Small businesses have always had other means of non-salary rewards and compensation that are not always used in larger businesses.  More than ever, these can be used to help increase the morale and motivation. 

Small businesses have more flexibility in how they structure compensation.  To leverage this entrepreneurs should listen to what the employee really wants.  There may be opportunity to meet their needs in ways that do not cost money.

An example comes to mind from my days as an entrepreneur in the healthcare industry.  There was a manager I wanted to hire to run a new program we were
starting, as he was one of the best in our industry. He worked for a
large, national company. I knew I could not match his salary, but I did
not give up.

I got to know him and found out what he was really looking for in
his career and in a job. He wanted to have more control over his
department. That was easy as we were small and our structure was quite
decentralized. He could run the new program like it was his own
business.

He wanted to have some real ownership in the business he worked in.
We could do that, too, as we set up separate corporations for each new
program we started and we had already planned to offer a small
ownership stake for the right manager. Equity or equity-like incentives
can be a way to defer compensation until you can afford it, and create
an incentive that gets everyone pursuing the same goals.

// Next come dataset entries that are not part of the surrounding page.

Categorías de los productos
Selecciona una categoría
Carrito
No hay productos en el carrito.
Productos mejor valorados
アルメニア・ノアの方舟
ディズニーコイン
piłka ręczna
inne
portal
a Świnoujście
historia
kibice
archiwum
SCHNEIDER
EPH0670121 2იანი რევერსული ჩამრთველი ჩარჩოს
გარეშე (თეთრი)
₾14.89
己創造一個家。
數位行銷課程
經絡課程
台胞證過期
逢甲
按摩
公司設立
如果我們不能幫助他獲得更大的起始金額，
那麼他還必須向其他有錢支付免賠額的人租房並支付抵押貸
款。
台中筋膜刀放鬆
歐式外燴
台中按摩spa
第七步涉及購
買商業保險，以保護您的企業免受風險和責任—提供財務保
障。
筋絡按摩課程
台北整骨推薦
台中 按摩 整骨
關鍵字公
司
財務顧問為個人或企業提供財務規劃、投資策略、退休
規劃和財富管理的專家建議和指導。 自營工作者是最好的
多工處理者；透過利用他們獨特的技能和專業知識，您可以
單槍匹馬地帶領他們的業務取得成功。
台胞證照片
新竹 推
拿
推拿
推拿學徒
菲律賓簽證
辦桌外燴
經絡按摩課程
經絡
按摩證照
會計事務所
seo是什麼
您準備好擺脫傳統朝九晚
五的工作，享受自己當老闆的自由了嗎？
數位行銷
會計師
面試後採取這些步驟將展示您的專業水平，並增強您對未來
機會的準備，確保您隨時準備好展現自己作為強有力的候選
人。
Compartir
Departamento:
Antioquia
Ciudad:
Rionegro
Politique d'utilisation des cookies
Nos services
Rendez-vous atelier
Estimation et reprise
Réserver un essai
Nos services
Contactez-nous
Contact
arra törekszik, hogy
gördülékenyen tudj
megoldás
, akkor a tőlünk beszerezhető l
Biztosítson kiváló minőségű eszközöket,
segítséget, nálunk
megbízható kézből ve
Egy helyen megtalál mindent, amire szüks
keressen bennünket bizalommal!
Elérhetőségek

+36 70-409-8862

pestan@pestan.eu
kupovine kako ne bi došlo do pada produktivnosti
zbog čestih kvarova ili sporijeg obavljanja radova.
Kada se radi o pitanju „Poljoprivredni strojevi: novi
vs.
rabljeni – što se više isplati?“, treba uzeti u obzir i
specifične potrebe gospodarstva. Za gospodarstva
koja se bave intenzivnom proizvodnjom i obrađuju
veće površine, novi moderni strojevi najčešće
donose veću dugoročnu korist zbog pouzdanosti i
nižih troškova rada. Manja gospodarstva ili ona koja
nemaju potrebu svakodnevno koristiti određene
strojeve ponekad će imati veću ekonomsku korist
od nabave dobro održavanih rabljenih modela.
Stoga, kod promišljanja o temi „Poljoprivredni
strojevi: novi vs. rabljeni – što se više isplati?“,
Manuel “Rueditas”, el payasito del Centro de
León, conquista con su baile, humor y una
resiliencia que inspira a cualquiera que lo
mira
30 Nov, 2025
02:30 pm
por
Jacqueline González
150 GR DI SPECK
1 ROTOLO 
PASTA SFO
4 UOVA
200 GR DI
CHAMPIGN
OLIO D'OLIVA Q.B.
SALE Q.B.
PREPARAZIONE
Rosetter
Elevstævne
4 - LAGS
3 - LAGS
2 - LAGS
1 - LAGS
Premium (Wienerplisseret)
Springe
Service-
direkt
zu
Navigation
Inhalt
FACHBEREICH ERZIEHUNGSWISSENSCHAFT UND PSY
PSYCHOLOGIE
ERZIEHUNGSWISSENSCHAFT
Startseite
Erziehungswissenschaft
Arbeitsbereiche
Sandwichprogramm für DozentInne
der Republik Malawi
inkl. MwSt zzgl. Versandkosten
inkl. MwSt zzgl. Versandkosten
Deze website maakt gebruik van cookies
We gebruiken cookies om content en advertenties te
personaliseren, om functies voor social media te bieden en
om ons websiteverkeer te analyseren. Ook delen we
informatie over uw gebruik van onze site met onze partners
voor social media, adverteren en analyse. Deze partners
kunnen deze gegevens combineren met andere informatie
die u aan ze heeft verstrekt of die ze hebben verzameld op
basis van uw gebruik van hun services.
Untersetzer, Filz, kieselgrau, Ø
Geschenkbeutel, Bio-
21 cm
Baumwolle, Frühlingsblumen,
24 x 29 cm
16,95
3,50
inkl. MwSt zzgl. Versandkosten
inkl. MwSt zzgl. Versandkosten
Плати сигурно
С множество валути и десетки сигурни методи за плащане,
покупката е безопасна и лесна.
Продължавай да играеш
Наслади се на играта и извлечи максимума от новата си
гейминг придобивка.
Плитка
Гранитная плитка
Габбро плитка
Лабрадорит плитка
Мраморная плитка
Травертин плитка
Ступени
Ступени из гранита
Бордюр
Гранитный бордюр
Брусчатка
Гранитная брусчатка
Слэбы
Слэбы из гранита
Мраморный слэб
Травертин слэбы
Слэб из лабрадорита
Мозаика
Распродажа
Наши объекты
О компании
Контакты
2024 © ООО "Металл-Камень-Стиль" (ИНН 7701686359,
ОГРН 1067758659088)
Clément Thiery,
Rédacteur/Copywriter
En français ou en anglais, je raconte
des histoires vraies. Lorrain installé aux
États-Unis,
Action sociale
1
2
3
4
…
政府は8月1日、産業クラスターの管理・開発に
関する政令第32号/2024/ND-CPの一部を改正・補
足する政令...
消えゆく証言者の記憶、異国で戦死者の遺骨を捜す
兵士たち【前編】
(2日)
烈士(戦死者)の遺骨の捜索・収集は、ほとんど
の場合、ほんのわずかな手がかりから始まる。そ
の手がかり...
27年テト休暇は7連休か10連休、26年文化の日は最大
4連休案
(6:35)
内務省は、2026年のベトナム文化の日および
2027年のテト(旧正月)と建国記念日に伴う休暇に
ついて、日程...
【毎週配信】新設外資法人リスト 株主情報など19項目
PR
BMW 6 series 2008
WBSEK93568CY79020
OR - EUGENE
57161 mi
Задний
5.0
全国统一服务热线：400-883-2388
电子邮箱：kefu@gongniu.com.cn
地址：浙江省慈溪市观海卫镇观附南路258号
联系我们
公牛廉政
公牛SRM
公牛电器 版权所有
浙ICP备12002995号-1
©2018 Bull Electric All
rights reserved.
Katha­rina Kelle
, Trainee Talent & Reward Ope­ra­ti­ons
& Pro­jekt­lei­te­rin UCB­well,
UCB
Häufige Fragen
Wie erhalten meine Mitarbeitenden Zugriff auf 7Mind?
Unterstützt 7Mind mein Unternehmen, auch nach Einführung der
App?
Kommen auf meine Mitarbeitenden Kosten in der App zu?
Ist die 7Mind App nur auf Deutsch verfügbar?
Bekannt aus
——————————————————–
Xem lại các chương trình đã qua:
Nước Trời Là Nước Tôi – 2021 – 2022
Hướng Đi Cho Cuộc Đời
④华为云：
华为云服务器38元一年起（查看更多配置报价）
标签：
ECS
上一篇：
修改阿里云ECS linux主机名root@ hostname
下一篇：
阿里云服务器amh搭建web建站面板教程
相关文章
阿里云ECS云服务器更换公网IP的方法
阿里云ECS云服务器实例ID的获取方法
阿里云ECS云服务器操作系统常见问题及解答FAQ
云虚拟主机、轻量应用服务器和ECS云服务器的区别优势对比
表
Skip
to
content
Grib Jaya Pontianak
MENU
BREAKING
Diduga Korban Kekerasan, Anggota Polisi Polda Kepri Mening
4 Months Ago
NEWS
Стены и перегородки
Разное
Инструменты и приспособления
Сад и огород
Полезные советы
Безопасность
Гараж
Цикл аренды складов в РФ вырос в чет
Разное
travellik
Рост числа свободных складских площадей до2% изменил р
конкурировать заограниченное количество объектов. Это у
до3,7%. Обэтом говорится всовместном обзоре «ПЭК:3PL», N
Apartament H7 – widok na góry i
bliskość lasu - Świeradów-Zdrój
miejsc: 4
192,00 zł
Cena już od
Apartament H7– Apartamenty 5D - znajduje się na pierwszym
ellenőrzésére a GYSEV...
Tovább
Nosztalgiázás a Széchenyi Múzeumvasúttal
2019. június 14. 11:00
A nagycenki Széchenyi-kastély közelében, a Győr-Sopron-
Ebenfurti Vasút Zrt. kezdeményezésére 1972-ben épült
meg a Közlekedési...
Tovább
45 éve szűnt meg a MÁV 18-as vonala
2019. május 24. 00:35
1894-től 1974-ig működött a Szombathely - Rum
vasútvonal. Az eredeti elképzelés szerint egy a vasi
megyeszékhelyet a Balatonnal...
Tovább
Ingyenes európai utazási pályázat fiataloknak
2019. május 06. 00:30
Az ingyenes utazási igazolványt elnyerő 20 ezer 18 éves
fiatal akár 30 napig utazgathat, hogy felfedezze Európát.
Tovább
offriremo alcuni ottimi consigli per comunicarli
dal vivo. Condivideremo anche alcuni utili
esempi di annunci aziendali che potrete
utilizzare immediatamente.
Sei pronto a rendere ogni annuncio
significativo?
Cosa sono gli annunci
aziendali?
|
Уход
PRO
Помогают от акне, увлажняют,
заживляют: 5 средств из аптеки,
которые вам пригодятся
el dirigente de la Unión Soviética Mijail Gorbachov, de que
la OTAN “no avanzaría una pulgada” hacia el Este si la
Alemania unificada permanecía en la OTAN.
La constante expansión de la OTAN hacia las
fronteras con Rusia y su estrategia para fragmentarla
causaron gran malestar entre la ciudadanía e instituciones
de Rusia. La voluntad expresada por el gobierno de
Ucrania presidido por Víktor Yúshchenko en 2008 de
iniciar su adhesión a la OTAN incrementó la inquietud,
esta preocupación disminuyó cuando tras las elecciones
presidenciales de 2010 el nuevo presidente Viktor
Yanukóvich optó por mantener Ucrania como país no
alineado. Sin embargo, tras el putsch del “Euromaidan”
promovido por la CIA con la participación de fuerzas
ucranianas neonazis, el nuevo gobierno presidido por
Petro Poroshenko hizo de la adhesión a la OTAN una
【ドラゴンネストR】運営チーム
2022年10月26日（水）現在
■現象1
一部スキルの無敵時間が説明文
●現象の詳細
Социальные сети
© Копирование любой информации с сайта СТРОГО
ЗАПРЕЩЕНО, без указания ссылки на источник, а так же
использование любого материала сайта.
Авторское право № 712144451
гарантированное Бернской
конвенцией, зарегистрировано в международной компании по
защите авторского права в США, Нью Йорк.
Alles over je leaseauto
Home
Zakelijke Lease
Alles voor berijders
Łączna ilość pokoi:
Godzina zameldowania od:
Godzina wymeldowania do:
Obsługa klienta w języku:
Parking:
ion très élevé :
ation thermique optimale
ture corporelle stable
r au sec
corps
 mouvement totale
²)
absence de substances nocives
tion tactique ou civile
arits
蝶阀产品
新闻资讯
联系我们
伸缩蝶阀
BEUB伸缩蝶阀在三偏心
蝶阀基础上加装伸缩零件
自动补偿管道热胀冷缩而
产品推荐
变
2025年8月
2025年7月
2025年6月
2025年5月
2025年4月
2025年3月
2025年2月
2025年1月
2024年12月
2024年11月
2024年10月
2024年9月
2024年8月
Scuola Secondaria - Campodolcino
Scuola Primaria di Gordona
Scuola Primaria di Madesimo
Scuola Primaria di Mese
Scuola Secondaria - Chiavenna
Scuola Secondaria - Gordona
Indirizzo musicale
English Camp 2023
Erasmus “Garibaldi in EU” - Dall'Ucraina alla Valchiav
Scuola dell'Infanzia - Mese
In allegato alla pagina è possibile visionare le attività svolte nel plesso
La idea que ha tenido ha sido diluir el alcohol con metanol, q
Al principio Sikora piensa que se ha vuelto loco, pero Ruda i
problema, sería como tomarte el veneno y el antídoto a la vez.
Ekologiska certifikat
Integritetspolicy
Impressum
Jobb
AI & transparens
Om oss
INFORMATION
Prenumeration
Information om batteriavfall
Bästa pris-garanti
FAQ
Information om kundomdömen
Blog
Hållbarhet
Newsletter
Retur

There was one more thing he wanted, however, and it was clear it was
a deal breaker for him. His current employer had very strict rules on
vacations and holidays. He was a Viet Nam veteran and had wanted to go
to Washington, DC each Veterans Day to remember his fallen comrades.
His current employer’s rules did not make it possible to guarantee
that, and he had missed the last two Veterans Day observances. So, in
my offer I promised him that he would be guaranteed Veterans Day and
one work day on either side of it off each and every year (they were
counted as vacation days). That was all it took to convince him that we
were the best place for him to work. He came to work for us taking a
significant cut in base salary from what he had been making before.